ABBOTSFORD, BC — Father-of-two Allen Marks was caught off-guard when he found himself suddenly gripped by white-knuckled horror while taking his children, Angie and Michelle, back-to-school shopping.
The incident occurred shortly after the family entered the stationary aisle of their local dollar store and came upon a shelf of three-ring binders.
Onlookers report seeing Marks grow very pale as younger daughter Michelle began playing with the locking mechanism of an open binder until the two sides of the ring suddenly snapped together with, what seemed to Marks, a terrible amount of force.
Delighted by the sound, the two girls started rapidly opening and closing numerous looseleaf binders.
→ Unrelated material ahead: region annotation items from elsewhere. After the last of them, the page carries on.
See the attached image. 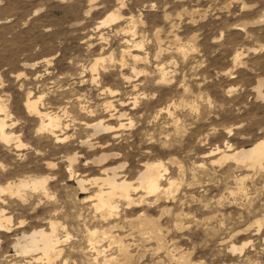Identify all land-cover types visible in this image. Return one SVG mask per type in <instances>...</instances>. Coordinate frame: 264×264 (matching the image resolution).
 <instances>
[{
	"label": "rangeland",
	"instance_id": "obj_1",
	"mask_svg": "<svg viewBox=\"0 0 264 264\" xmlns=\"http://www.w3.org/2000/svg\"><path fill=\"white\" fill-rule=\"evenodd\" d=\"M112 12L119 18L101 24ZM134 39L142 40L144 55L137 76L125 43ZM100 55L112 59L91 71ZM122 58L129 65H120ZM263 79L264 0H0V103L24 144L17 150L0 142V183L10 176L56 177L40 203L30 191L6 199L22 226L0 234V264L27 259L15 256L16 234L41 225L54 203L65 227L59 232L67 235L66 262L57 264H91L96 252L87 227L103 230L104 223L86 200L98 191L103 166L92 163L94 151L79 146L90 136L86 122L109 117L107 101L128 117L108 145L117 157L105 165L125 164L122 172L134 179L145 158L162 160L164 177L176 182L148 207H119L121 226L113 234L129 245L124 264H264V167L216 162L229 148L264 138L257 88ZM38 95L41 106L61 116L62 132L74 136L56 143L39 129L40 120L24 106ZM72 148L79 153L70 177L65 157ZM45 161L57 169H46ZM79 178L88 180L86 192ZM141 214L158 224L160 239L141 232ZM108 240L99 243L105 255L119 254L118 243Z\"/></svg>",
	"mask_w": 264,
	"mask_h": 264
},
{
	"label": "bare ground",
	"instance_id": "obj_2",
	"mask_svg": "<svg viewBox=\"0 0 264 264\" xmlns=\"http://www.w3.org/2000/svg\"><path fill=\"white\" fill-rule=\"evenodd\" d=\"M118 18L119 15L116 12H112L107 19L101 22V24L106 25V23L108 24V22L116 21ZM130 35L133 36L132 33ZM125 43L128 50L131 48V51L129 52L133 59L131 57L130 58L136 63V65L134 64L135 66L132 68V74L134 76H137L141 73V71L138 69L139 67L137 66V63L142 62L144 56L139 53L142 46V40H126ZM181 51L182 53L187 52L185 48ZM122 52L125 53L128 51L124 50ZM238 57L239 56H237L236 58L238 59ZM108 58L109 60L112 59L111 55H100L93 61L90 66V70L96 71L99 63ZM125 58H122L120 60V65L128 64ZM160 72L162 74H160L162 81L166 82L168 80L166 77L167 69L162 67L160 69ZM126 75L125 78L129 80V75ZM262 83H264V79L263 81L259 82V86L257 88L258 94L264 97L263 91L259 89L263 86H261ZM40 99L41 95L29 97L24 105L26 111L30 115H33L40 120L41 124L39 125V129L49 133L55 139L56 143H62L68 140L71 135L74 136L73 134L68 135V132H62L63 129L61 130V116H59L57 113H52L41 106L39 104ZM133 100L134 101L132 102V104L134 105L136 100ZM119 105L124 106V103L120 101ZM105 108L109 114V117L105 120L101 117L90 122H86V126L90 128L89 137L91 138H82L80 140L79 146L80 149L86 148L90 149L89 151H94V153L92 152L93 154H95L93 156L92 163L95 165L103 166V177H99L98 179H96V181L99 180L101 182V185L98 191H96L92 196H89L86 200L89 201L91 207L95 209L97 214H99L101 223L103 222L106 226V228H104L105 226L103 225V230H100L97 227H87V231L90 237L91 249L96 252V255L94 259H92L91 264H124L123 260L125 258H121V255L122 257L128 255L129 245L127 246V244L124 243L122 239L123 236L119 237L118 235L113 234V230L121 226L119 224L120 221H115V218L119 213V207L121 205H124L127 209H137L142 208L143 206L148 207L155 201L165 197L164 194H170L173 191L172 187L176 185V182L171 178L168 179L164 177L167 167L163 164L162 160H151L150 158H145L144 161H142L143 163L140 165L141 169L134 179L128 178L126 175H124V172H122L125 168V164H120L118 166L105 165L106 161H109V159L111 158L117 157V154L115 152H112L111 149L109 150L110 147L108 145L110 141L120 137L119 131L125 126V123L122 119L123 117L127 116V113L125 111L115 110L111 101H107L105 103ZM8 119L9 114L5 110V107L0 103V142L7 145L10 143H14V148L18 150L24 144H22L23 142L20 141L19 136H15L13 130H10V127L13 125V123L12 125L9 124ZM112 120H115V122H112ZM106 147L108 148L107 150H105ZM112 147L113 144L111 145V148ZM76 150L77 149L72 148L67 152V156L65 157L66 162L68 163L67 172L70 177L75 173L73 170V164L76 162L79 153ZM213 152L215 151H212L211 155L217 154ZM226 159H231L240 163H246L253 167H264V138L258 140L250 147H243L239 149L229 148L216 162H221L222 160L225 161ZM45 168L53 171L56 168V164L51 161H45ZM45 168H43V171ZM33 171L34 170H32V172ZM55 178V172H48V174L45 175L31 174L19 177L17 179H15L14 176H10L6 177L4 181L0 183V234H11V231L13 232L16 228L22 226V221H19L18 223L13 222L12 216L10 215L11 213L6 207V199H11L14 197L23 199L24 195H26L25 192L30 191V196L39 197L38 199L37 197L35 199H37L38 203H40L41 196L48 197L50 195L48 182L53 181ZM75 180H77L79 189L82 192H86L87 188L85 187V183L88 180L83 178ZM5 195L7 197H4ZM60 218L61 211H59V206L57 205V203H54L50 205L44 222L40 221L41 225L33 227L30 231L21 230L20 234H16V241L14 245H12V248L16 252L15 256H20L27 259L10 264H57L58 262H66V259H64L63 257L65 250V248L63 247V242L65 241L67 235L65 239H63L62 235L59 232L60 228H65L60 221ZM138 220L141 229L139 227L137 228H139L145 236L152 240H158L161 238L160 227L157 226L158 224L156 222L155 223L157 225L150 219L145 218L143 214L138 216ZM104 239H109L111 243L117 242V251L119 252V254L113 253L110 256L105 255V247L99 246V243H101ZM233 249L236 250V246H234ZM103 252L104 254L102 256L101 254ZM178 260L184 262V256L181 254Z\"/></svg>",
	"mask_w": 264,
	"mask_h": 264
}]
</instances>
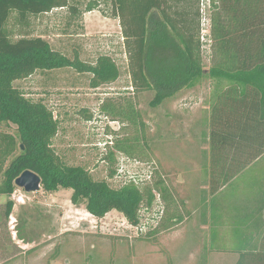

Each crack of their 2.5” metal rings sent lightning surging through the part of Marks’ brain responsible for his basal fear response.
Desperately trying to shake the mental image of two metallic pincers pinching into his warm flesh, a visibly-shaken Marks steadied his breathing and pointed out some nearby duotangs as an alternative.
“Oh wow! Th-these look like they’re having a lot of fun. So colourful. Girls, wh-what if we got these instead?” pleaded Marks, barely able to hear the words over his thundering heartbeat.
“No daddy, those are for babies!” sang back daughter Michelle, unbowed. “Mrs. Robichaud said we need binders for grade 4!”
“Yeah, we need binders! Roar!” echoed Angie, now flapping a binder’s covers open and shut in a hideous pantomime of two enormous jaws closing on his throat, imagined Marks.
“Alright girls, you can each get one. We still have to get your school clothes, so hurry along,” directed Marks, his own surging adrenaline screaming at him to “flee, flee now you fool!”
At press time, Marks had abandoned his two children in a dead sprint after hearing eldest Angie say, “Daddy, look at my pretty earrings!” and turning around to see a binder pinched onto each of her earlobes.